Filter the listing below, copying every line that contains the word "voltage".

Supplied material Block Start

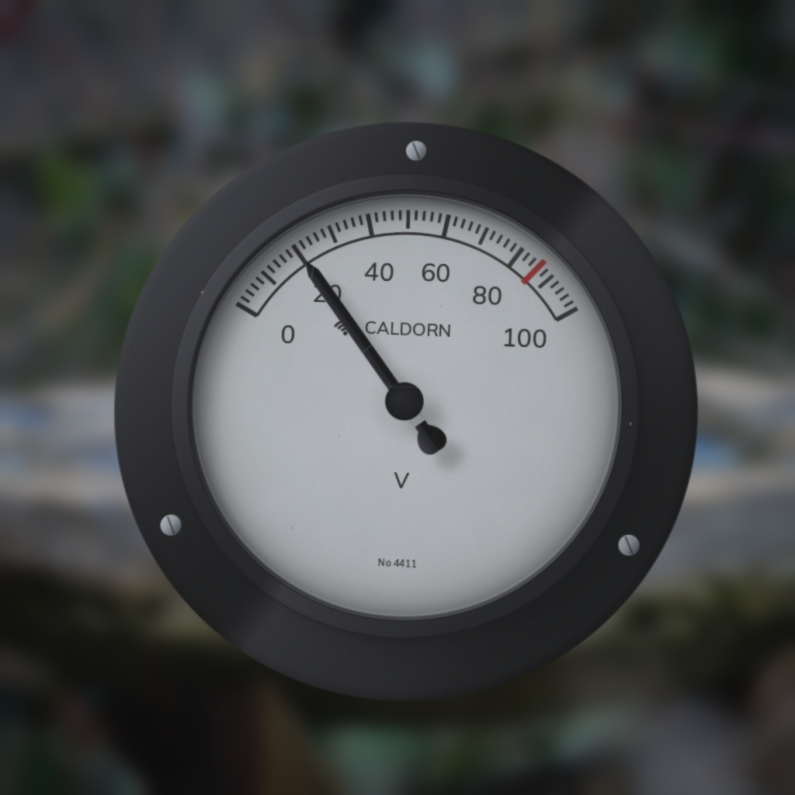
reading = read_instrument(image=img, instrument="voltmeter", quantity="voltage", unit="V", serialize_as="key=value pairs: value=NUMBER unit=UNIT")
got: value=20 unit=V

Supplied material Block End
Supplied material Block Start

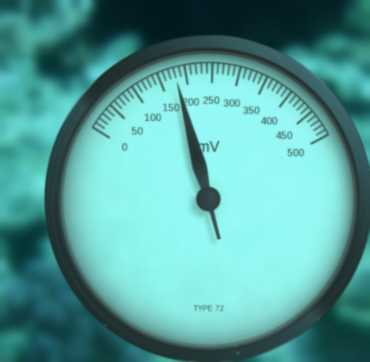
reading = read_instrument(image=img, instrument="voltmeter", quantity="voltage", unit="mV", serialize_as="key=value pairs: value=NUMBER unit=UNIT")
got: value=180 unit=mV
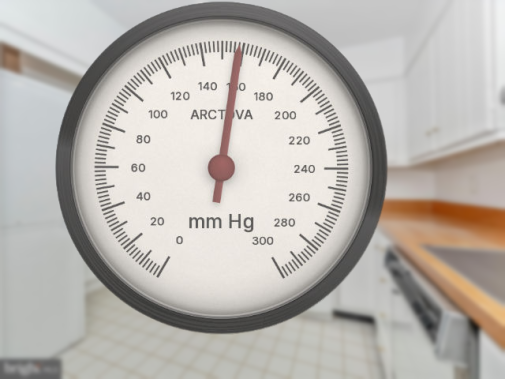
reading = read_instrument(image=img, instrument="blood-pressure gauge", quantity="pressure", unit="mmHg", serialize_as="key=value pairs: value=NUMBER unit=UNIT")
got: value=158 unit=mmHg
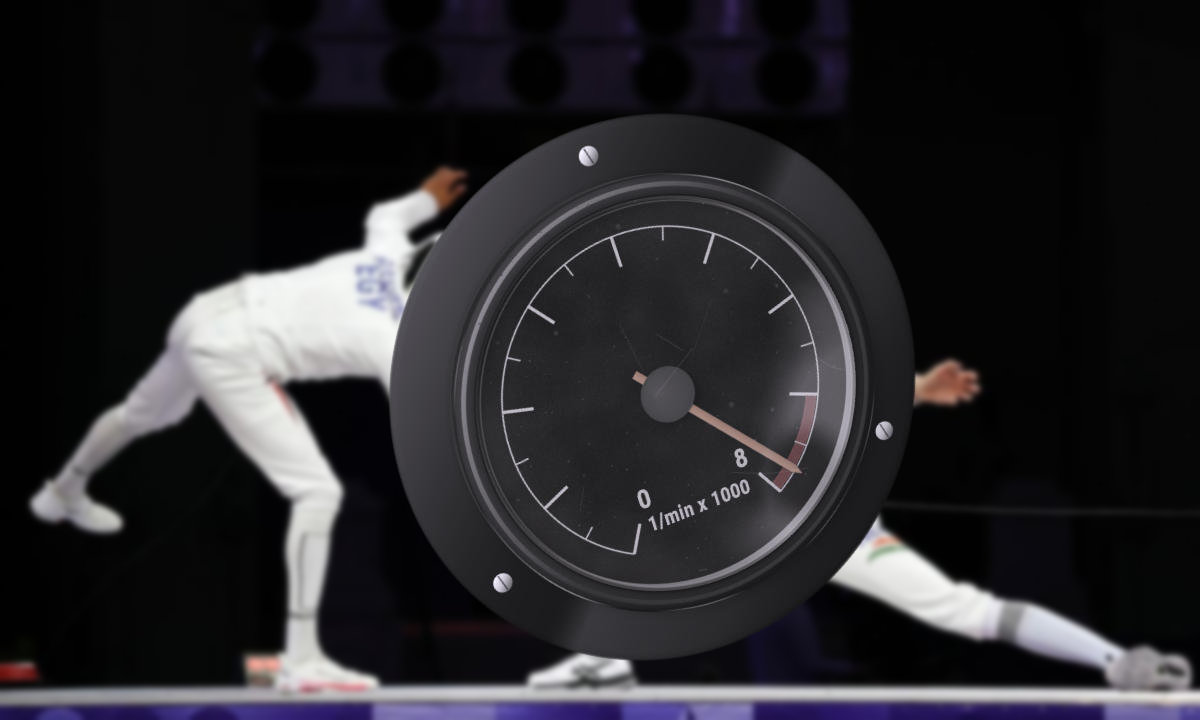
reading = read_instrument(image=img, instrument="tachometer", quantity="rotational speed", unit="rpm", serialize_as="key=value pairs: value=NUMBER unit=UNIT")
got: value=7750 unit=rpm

Supplied material Block End
Supplied material Block Start

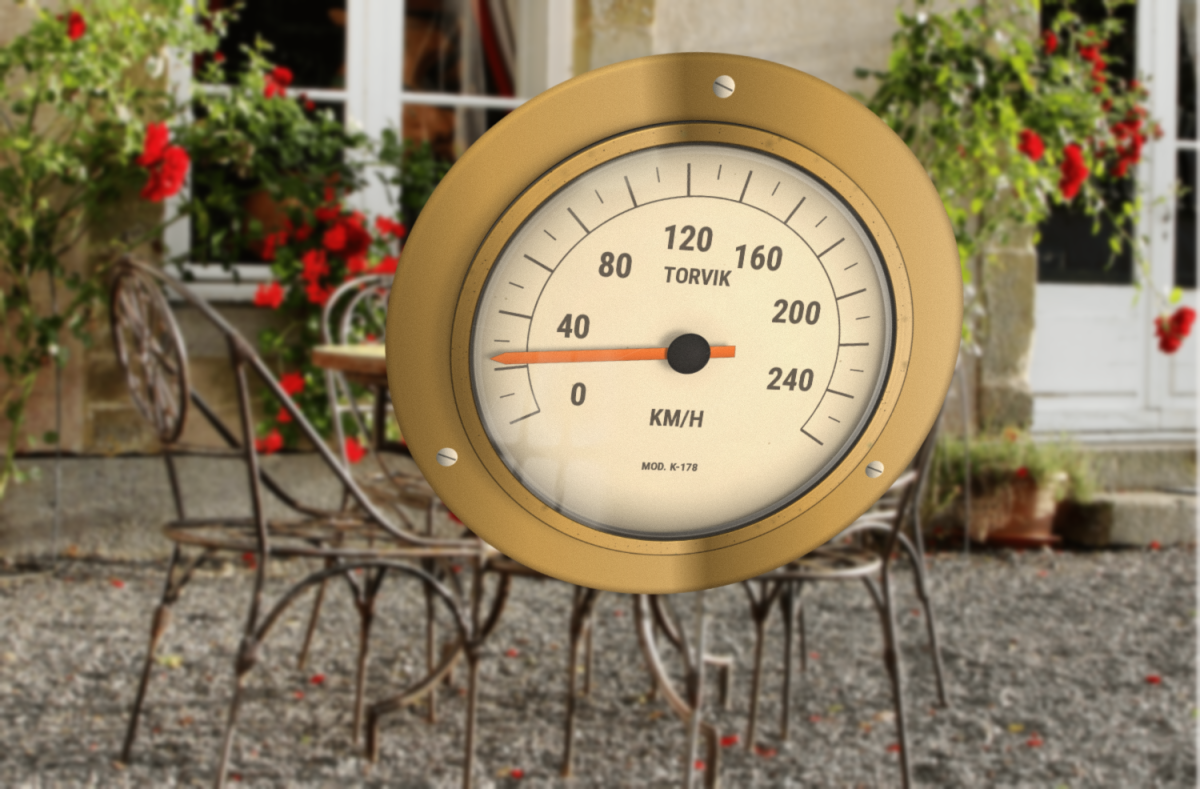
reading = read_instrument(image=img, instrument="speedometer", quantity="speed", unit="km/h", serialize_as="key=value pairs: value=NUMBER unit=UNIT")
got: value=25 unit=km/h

Supplied material Block End

Answer to this problem »
reading = read_instrument(image=img, instrument="voltmeter", quantity="voltage", unit="V", serialize_as="key=value pairs: value=NUMBER unit=UNIT")
reading = read_instrument(image=img, instrument="voltmeter", quantity="voltage", unit="mV", serialize_as="key=value pairs: value=NUMBER unit=UNIT")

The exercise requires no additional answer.